Si jamais tu réalises que tu as déjà un jour agi en désaccord avec tes valeurs, est-ce que tu souhaiterais avoir la possibilité de remédier à la situation ? Je ne dis pas d’effacer les conséquences, mais de s’impliquer dans quelque chose pour peut-être un jour, arriver au pardon.
Bien sûr, si l’artiste ne s’excuse pas et ne remet pas en question son geste, il ou elle est certes condamnable, mais il existe sûrement certaines de ces personnes qui sont prêtes, pour éviter que cela se reproduise, à faire des changements considérables dans leur façon de travailler et dans leurs relations sociales. Il n’y a pas que des agresseur.euse.s pure laine et des innocent.e.s, il y a aussi une pléthore de gens entre les deux.
Comment nuancer
Par ces propos, je ne souhaite pas ici faire l’apologie du viol, au contraire, je crois que les gens qui ont commis des gestes illégaux et des crimes doivent être amenés devant les tribunaux et que certains de leurs privilèges leur soient retirés. Je parle plutôt, comme je l’ai mentionné plus haut, de la possibilité d’un entre-deux.

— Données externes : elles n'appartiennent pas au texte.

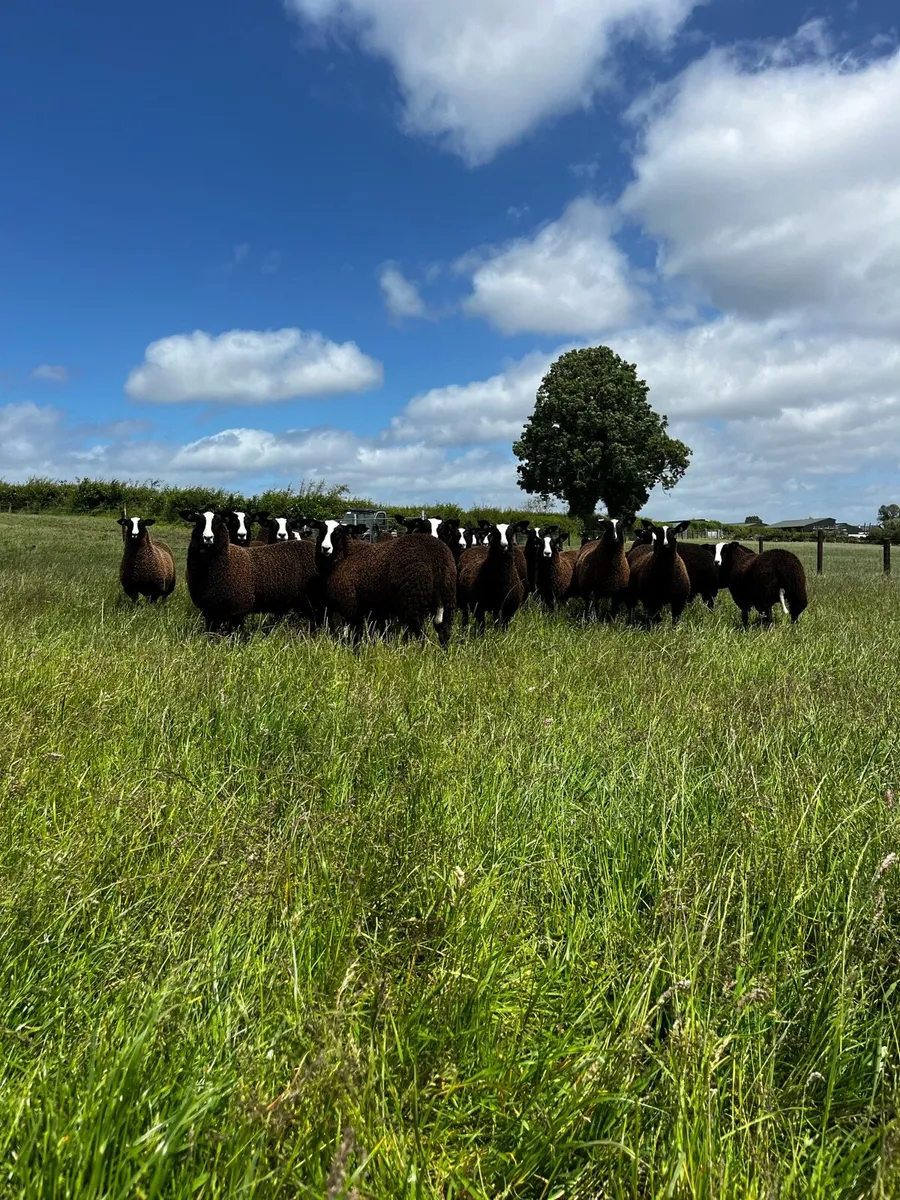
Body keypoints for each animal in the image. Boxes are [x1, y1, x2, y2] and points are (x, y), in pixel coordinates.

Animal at [308, 518, 456, 645]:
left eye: (338, 532)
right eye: (321, 530)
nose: (325, 548)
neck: (343, 557)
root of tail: (436, 557)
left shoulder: (348, 605)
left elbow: (352, 634)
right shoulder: (373, 608)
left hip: (414, 599)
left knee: (422, 635)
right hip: (447, 597)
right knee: (444, 632)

Pouvons-nous mettre toutes les expériences sous le seau d’agressions sexuelles ? Je me demande, qu’allons-nous faire avec les actions qui seraient plutôt du domaine du maladroit, de l’erreur non reproduite ou de l’inconscience, plus floues et moins catégorisables ? Celles-là méritent-elles toutes les mêmes répercussions et conséquences légales et sociales qu’un viol ou d’une agression sexuelle plus explicite ?
Je crois qu’il y aurait beaucoup plus de gens qui réfléchiraient et s’ouvraient sur des gestes répréhensibles qu’ils auraient par le passé, si dans notre société, il y avait une place pour le pardon. Bien sûr, pour cela, il faut que les victimes y consentent, mais si elles le souhaitent, cela pourrait même avoir une incidence sur leur rétablissement ou leur guérison.
Je parle ici dans un contexte où la violence du geste et l’action sont reconnues par la victime et l’agresseur.euse et que les deux souhaitent entreprendre des démarches pour aller de l’avant et réparer le passé.
Oui, il faut que des gestes soient accomplis pour ne pas oublier le passé, mais nous devons impérativement préparer demain. Quelle sera la place dans la société que nous donnerons à celles et ceux qui ont commis des erreurs par le passé ? Une des choses que nous pourrions faire, ce serait de songer à des modèles de justice réparatrice.